La naissance de la peinture moderne, de Van Eyck à Bellini et Antonello de Messine
Jean-Pierre Poussou
Professeur émérite, université Paris Sorbonne
Agrégé d’histoire, Docteur es lettres, professeur à l’université de Bordeaux, puis en 1984 à l’université paris-Sorbonne. Il a été Recteur de l’Académie de Bordeaux, puis Président de l’université Paris-Sorbonne. Il a publié plusieurs ouvrages sur Bordeaux, et la vie quotidienne, sur Les villes anglaises du milieu du XVII° et XVIII° siècles, Les Lumières du Médoc.
Le XV° siècle a profondément transformé l’esthétique et les conceptions picturales. C’est le fruit d’une double évolution. D’une part, aux Pays -Bas, l’invasion « de la nature » dans les tableaux et l’évolution du « gothique international » ont transformé la peinture. Ce profond changement trouve son couronnement avec Jean Van Eyck ( entre 1386 et 1400- 1441) qui maîtrise totalement la peinture à l’huile, l’espace et la profondeur et impose sa conception du portrait nouveau, que l’on peut appeler « moderne ».D’autre part, en Italie, ce ne sont ni l’évolution de l’art de peindre ni celle des goûts qui transforment la peinture, mais une construction intellectuelle, une nouvelle théorie artistique dont les débuts ne sont d’ailleurs pas picturaux, mais architecturaux et sculpturaux( Brunelleschi, Alberti, Donatello).Il s’agit de revenir au beau et à la vérité dans l’art, et donc de revenir à l’Antiquité au cours de laquelle ils auraient régné. Il y eut avec Masaccio (1401-1421) une application rigoureuse de la perspective, le recours à un décor à l’antique, un traitement nouveau de la lumière et la création de volumes. L’influence flamande – car les tableaux des Pays-Bas étaient bien connus- amena à mettre l’accent sur la nature, à diminuer voire à faire disparaître le souci archéologique, à amener avec Piero della Francesca (entre 1415 et 1420-1492) un souci beaucoup plus grand des paysages et du coloris, ce qu’amplifia encore Giovanni Bellini (vers 1433-1516) qui pratiqua un art de peindre beaucoup plus proche des Flamands et fut lui aussi un virtuose de la peinture à l’huile. Quant à Antonello de Messine (vers 1430-1479), il amena « une attention nouvelle à la couleur traitée comme un exposant de la lumière et non plus comme une fonction du dessin »,et diffusa largement « les recettes techniques de la Flandre familières aux ateliers de Naples », ce qui eut une profonde influence sur la peinture italienne à venir.

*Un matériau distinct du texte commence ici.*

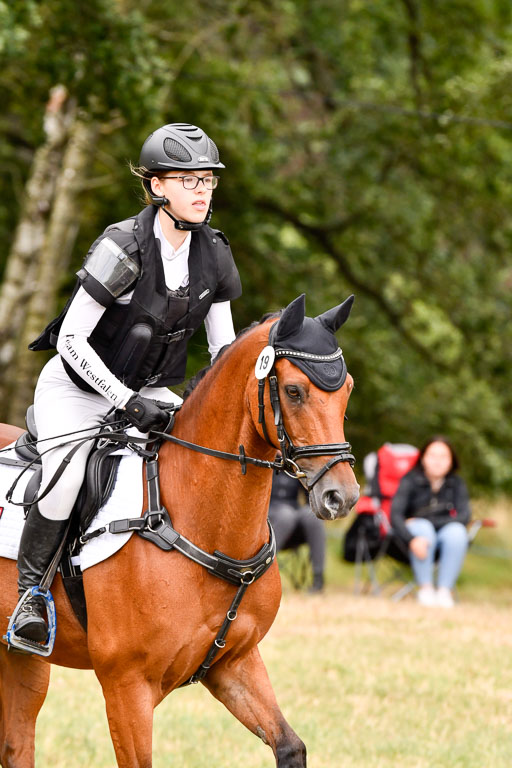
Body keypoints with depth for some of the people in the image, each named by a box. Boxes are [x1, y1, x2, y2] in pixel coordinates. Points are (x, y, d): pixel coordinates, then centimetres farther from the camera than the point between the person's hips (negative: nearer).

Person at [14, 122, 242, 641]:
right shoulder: (123, 248, -24)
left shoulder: (213, 254, -6)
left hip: (148, 390, 6)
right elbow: (72, 339, -22)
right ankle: (30, 589, -6)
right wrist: (127, 402, -28)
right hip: (76, 388, -6)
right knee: (64, 482, -30)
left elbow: (223, 345, 4)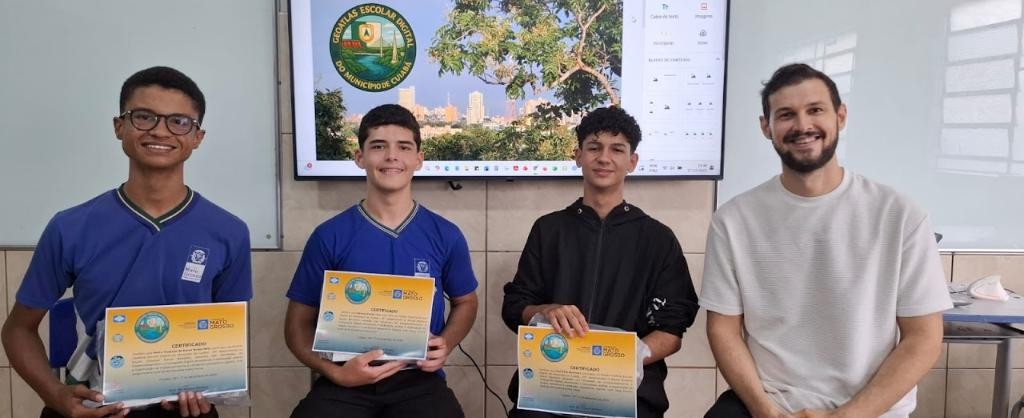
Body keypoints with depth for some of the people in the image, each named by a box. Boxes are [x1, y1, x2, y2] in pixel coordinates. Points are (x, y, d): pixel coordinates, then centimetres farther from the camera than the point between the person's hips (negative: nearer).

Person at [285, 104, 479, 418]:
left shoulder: (446, 236, 3)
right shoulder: (329, 236, 1)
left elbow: (465, 302, 18)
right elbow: (299, 323, 6)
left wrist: (446, 344, -2)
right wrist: (334, 372, -12)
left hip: (418, 379, 1)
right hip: (346, 382, -1)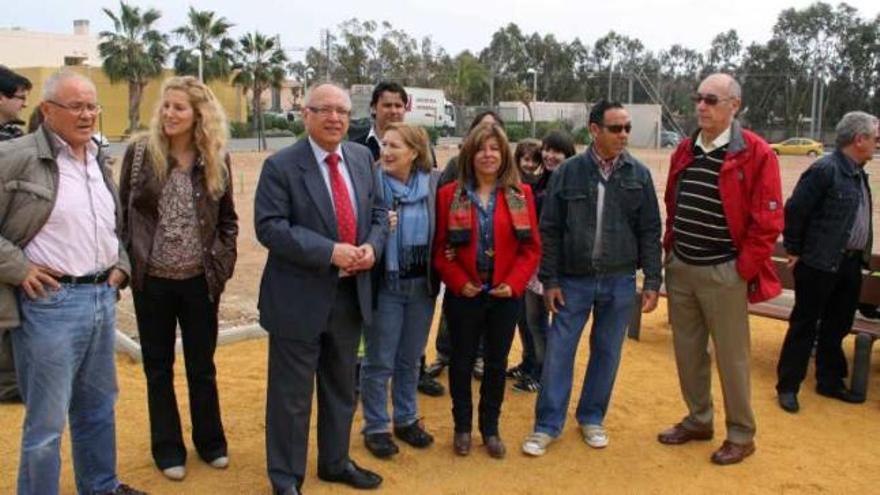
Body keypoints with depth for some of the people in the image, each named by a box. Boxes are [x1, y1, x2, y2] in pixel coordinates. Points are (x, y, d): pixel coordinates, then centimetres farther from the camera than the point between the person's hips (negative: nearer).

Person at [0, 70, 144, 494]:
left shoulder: (98, 160, 12)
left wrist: (120, 265, 10)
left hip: (102, 297, 7)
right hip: (50, 303, -7)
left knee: (98, 407, 20)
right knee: (47, 420, 4)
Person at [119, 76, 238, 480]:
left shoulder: (216, 158, -1)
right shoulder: (140, 151, -5)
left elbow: (227, 217, 8)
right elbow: (123, 210, 0)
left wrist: (224, 262, -1)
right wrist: (125, 261, -5)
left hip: (200, 279, 1)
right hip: (151, 279, 0)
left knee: (202, 365, 13)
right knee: (159, 367, 12)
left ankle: (210, 441, 30)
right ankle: (168, 447, 27)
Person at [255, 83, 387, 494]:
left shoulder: (362, 158, 6)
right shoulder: (280, 166, -11)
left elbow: (377, 213, 11)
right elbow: (270, 227, -18)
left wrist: (371, 247, -10)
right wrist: (330, 252, -25)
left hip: (351, 295, 6)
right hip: (299, 298, -5)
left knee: (342, 388, 20)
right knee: (291, 395, 7)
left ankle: (336, 462, 40)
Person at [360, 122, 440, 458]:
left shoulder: (434, 182, -1)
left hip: (422, 284, 4)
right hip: (385, 284, -3)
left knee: (410, 359, 18)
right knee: (379, 361, 7)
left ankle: (406, 420, 35)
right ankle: (375, 427, 24)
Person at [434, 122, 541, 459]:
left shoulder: (521, 194, 1)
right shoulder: (449, 195, -2)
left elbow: (531, 247, 0)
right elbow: (440, 247, -3)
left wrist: (514, 283, -11)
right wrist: (458, 282, -13)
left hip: (505, 295, 1)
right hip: (464, 294, -1)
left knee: (497, 363, 12)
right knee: (462, 362, 10)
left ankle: (490, 428, 29)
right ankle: (462, 427, 28)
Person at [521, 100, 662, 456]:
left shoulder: (639, 174, 1)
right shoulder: (569, 172, -3)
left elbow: (650, 232, 3)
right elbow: (550, 231, -1)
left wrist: (652, 281, -1)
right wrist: (550, 280, -4)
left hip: (620, 283, 1)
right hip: (573, 280, -1)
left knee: (607, 353, 11)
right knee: (558, 351, 2)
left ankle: (592, 418, 29)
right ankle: (548, 424, 15)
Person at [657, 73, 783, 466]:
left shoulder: (755, 153, -10)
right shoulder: (685, 151, 9)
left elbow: (767, 221, -11)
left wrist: (742, 270, -11)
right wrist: (669, 250, 10)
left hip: (723, 273, -6)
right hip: (680, 269, 6)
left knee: (731, 356, 6)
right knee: (687, 350, 15)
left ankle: (741, 435, 23)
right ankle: (699, 420, 33)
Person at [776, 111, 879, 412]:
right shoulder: (825, 170, -16)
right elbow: (794, 210, -16)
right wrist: (794, 250, -11)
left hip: (850, 264, 8)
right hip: (819, 264, -8)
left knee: (837, 327, 17)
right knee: (804, 326, 1)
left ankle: (830, 381, 31)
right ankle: (787, 387, 12)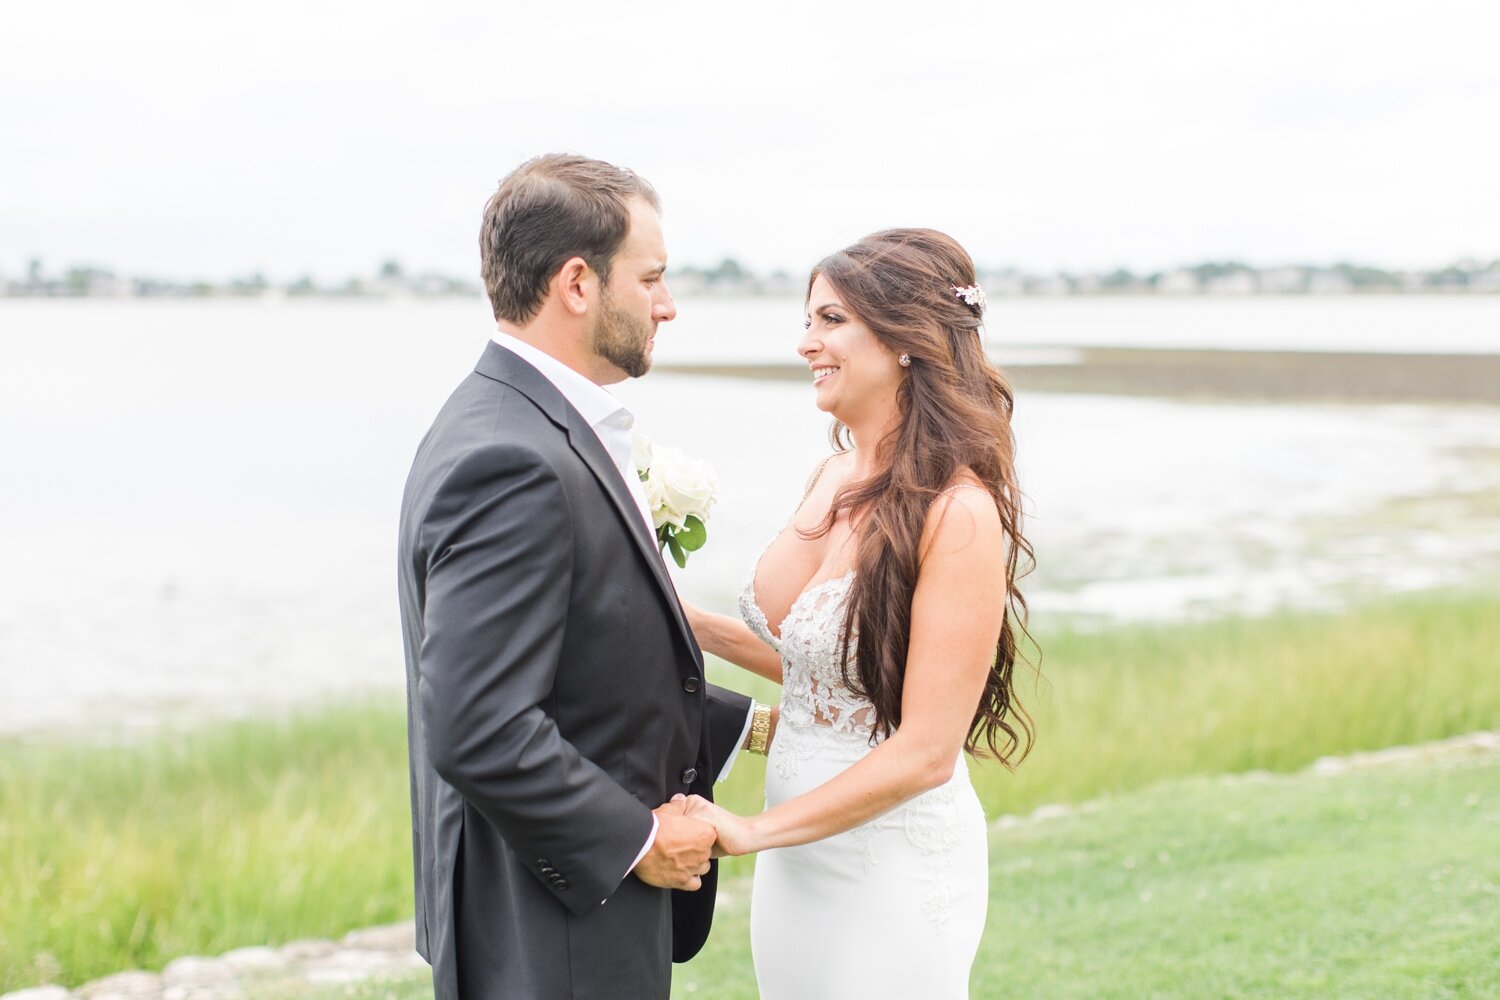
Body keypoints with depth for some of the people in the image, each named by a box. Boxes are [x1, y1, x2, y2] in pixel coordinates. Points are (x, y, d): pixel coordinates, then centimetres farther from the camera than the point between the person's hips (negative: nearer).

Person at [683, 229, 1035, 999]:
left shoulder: (959, 511, -20)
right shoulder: (834, 481, 3)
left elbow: (927, 750, -21)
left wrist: (752, 831, -18)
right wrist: (692, 625, 7)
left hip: (889, 864, -7)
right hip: (797, 855, 7)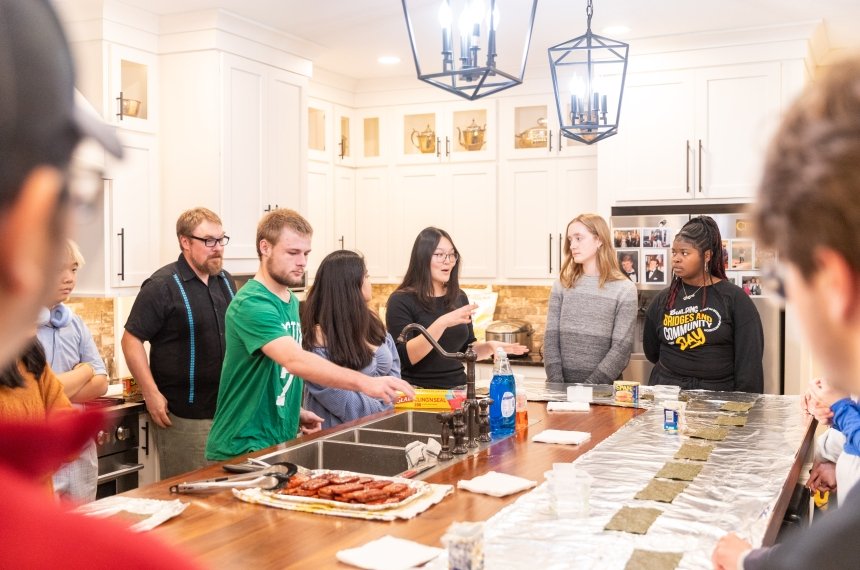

En fait, jusqu’à la fin du XV° siècle la peinture européenne fut davantage dominée par l’influence flamande que par l’influence italienne, mais le foisonnement et l’apogée de la Renaissance à la fin du XV° et au début du XVI° siècle, l’éclosion des grands génies qui l’ont marquée ont eu pour conséquence que l’on a trop minoré jusqu’ici l’importance des Flamands.